Andi masih terlihat kebingungan. Padahal, ia ingin mengucapkan sesuatu sebelum Devina melanjutkan ucapannya.

"Pria yang kuceritakan adalah yang memberiku kertas tadi. Dia tidak ditemukan. Kecelakaan ini pasti disengaja oleh seseorang yang kemungkinan besar adalah orang yang sama dengan sosok yang membuat pria itu menikam dirinya."

Andi terkejut mendengar kata-kata Devina.

"Bukankah berarti, siapa pun orang ini ... dia siap melenyapkan siapa saja untuk mencapai tujuannya?"

"Yup, menyenangkan bukan?"

Devina berjalan pelan meninggalkan tempat itu diikuti oleh Andi.

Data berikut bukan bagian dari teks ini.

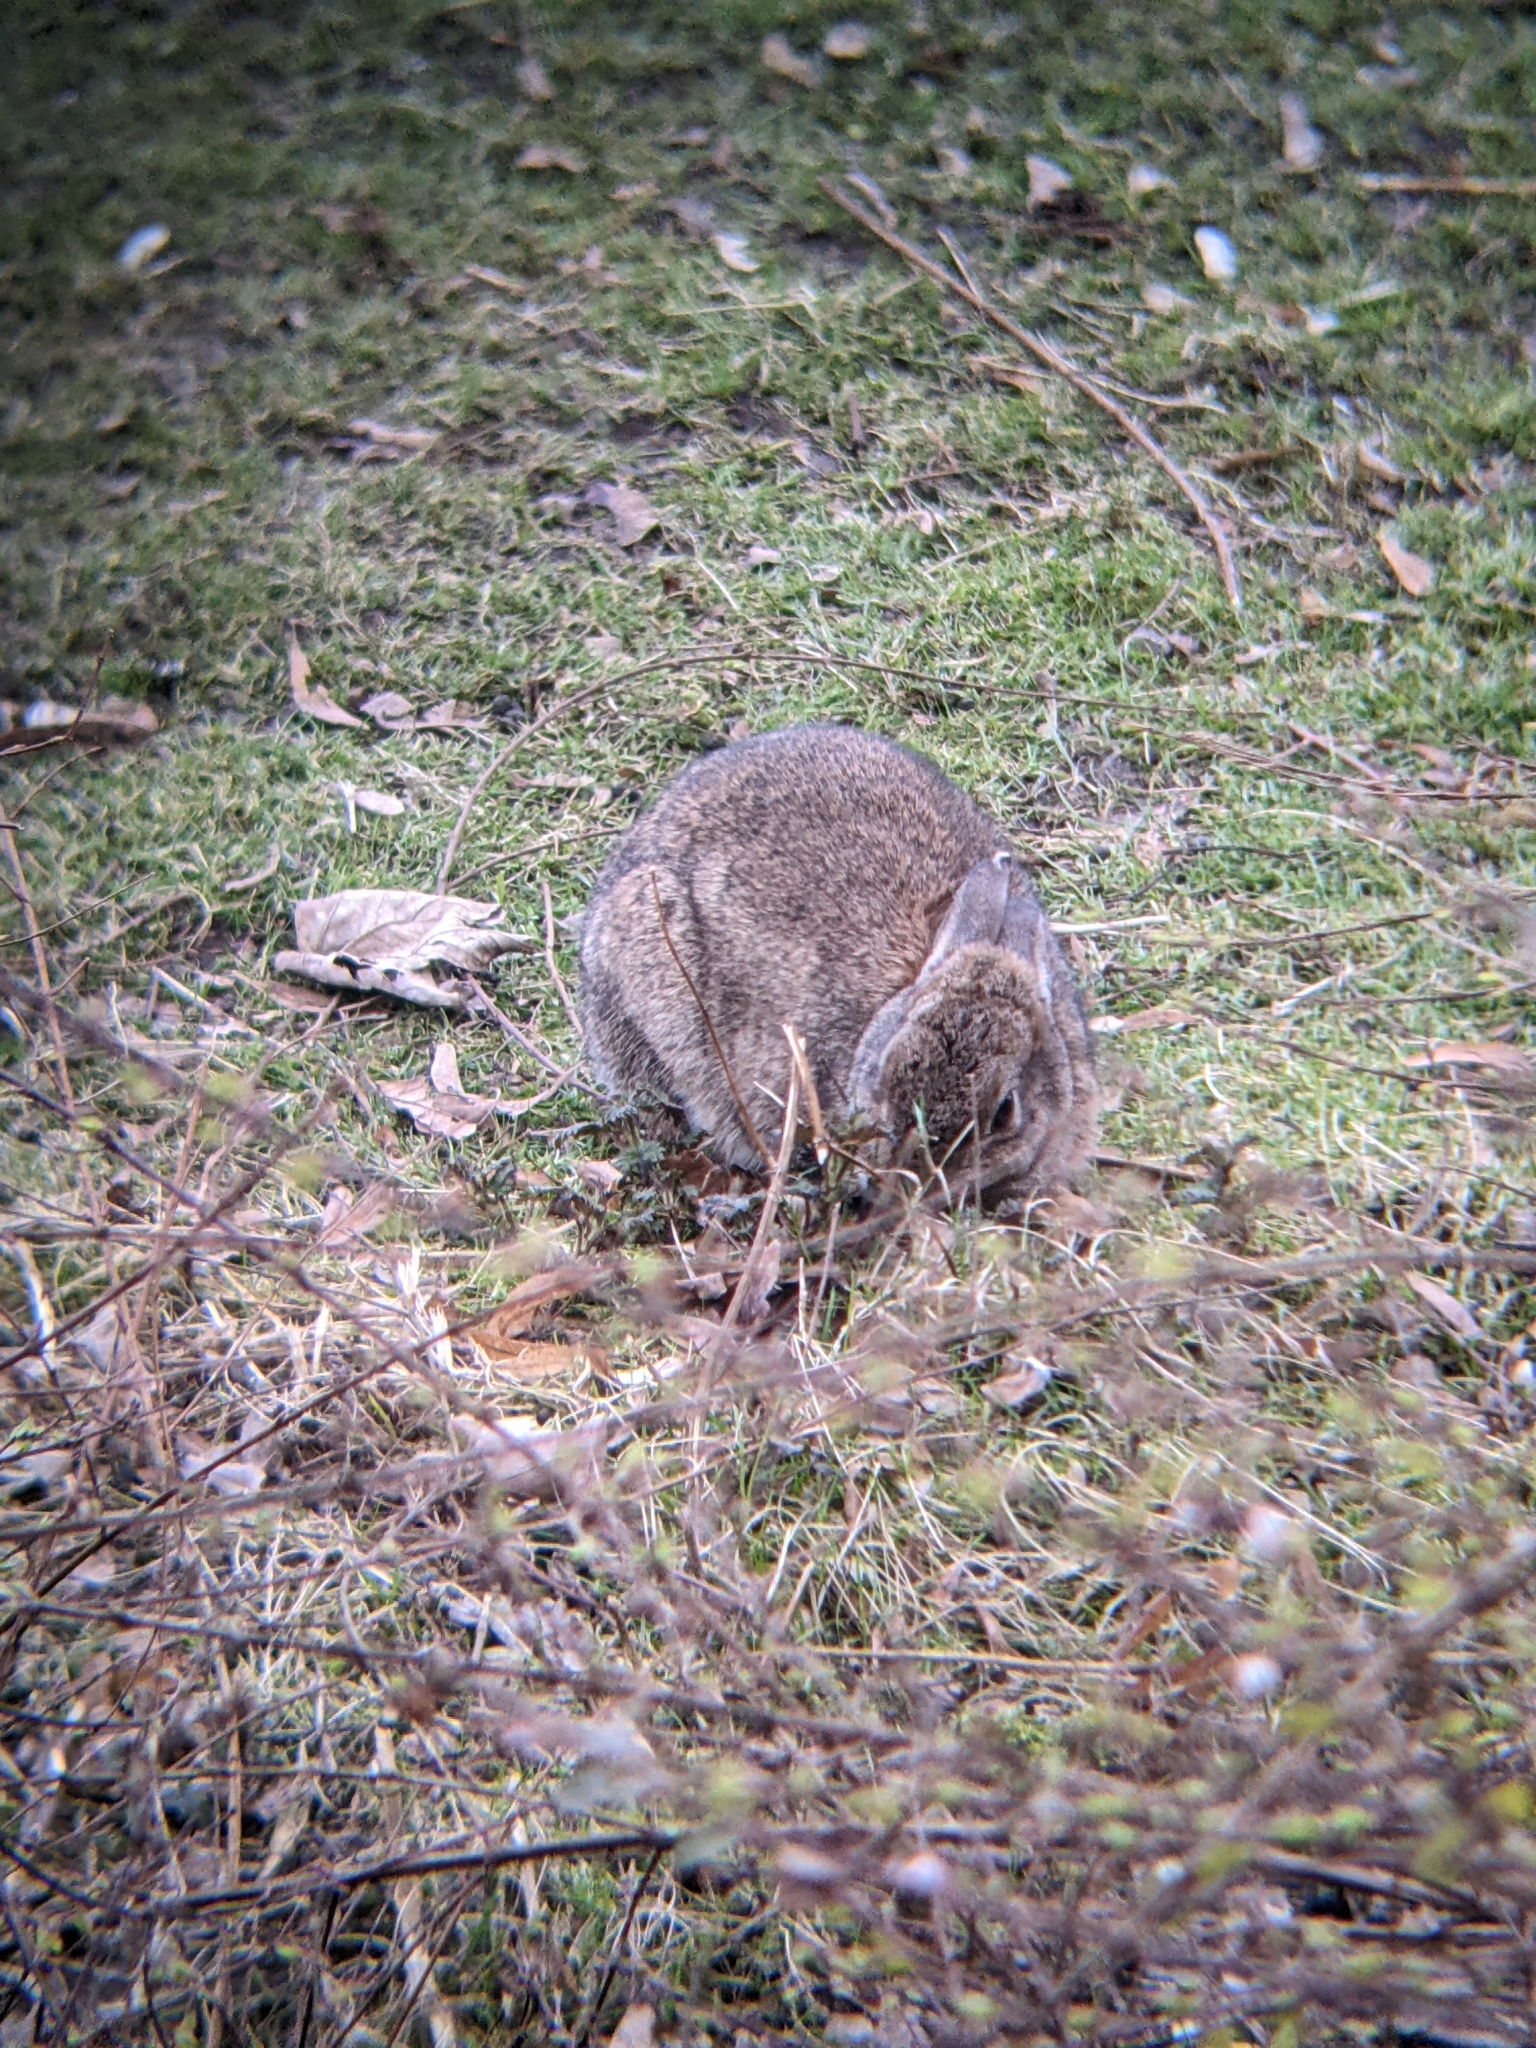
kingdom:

Sampai akhirnya, ia melihat kerumunan orang yang berkumpul di depan kamar mayat.

"Mereka adalah keluarga dari orang yang membawa si pria misterius. Lihatlah mereka! Mereka terlihat begitu terpukul," kata Devina dengan seringai tipis di sudut bibirnya.

"Mereka peduli dengan apa yang terjadi pada orang yang mereka kenal. Itu yang membuat mereka bersedih saat kehilangan."

"Bodoh," cela Devina sembari mendengkus panjang.

Andi hanya tertawa kecil mendengar respons Devina. "Tidak cocok untukmu, ya?" ledeknya.

"Aku tidak melihat sisi manfaat orang-orang melakukan itu," jawab gadis berambut panjang itu bingung sambil menatap orang-orang yang berdiri di depan kamar mayat.

"Terlalu rumit, bahkan untukmu."

Andi menoleh ke arah Devina yang masih kebingungan sambil sesekali tersenyum tipis. Beberapa detik kemudian, pria berkacamata itu memikirkan sesuatu. Ia sedikit membungkuk dan mulai berbisik pada Devina.

"Jika suatu saat aku mati, maukah kau bersedih untukku?"

"Dasar bodoh!" bentak Devina tangkas.

Gadis itu sontak berjalan meninggalkan Andi dengan ekspresi kesal teraut di wajahnya.

"Hey! Tunggu!" teriak Andi sambil berusaha mengejar detektifnya itu.

***

"Bagaimana dengan file yang kuminta? Apakah Regita sudah mengirimnya?" tanya Devina.

"Sepertinya belum. Aku akan mengeceknya lagi di rumah."

Devina berhenti berjalan lalu berbalik ke arah Andi. Dengan tatapan serius, ia mulai bicara.

"Aku ingin kau merahasiakan hal ini pada Regita. Aku tidak ingin ada pihak dari pemerintahan yang terlalu banyak ikut campur dalam penyelidikanku. Bisakah kau melakukan itu untukku?"

"Baiklah, Tuan putri. Aku akan melakukan semua perintahmu," ujar Andi meledek Devina.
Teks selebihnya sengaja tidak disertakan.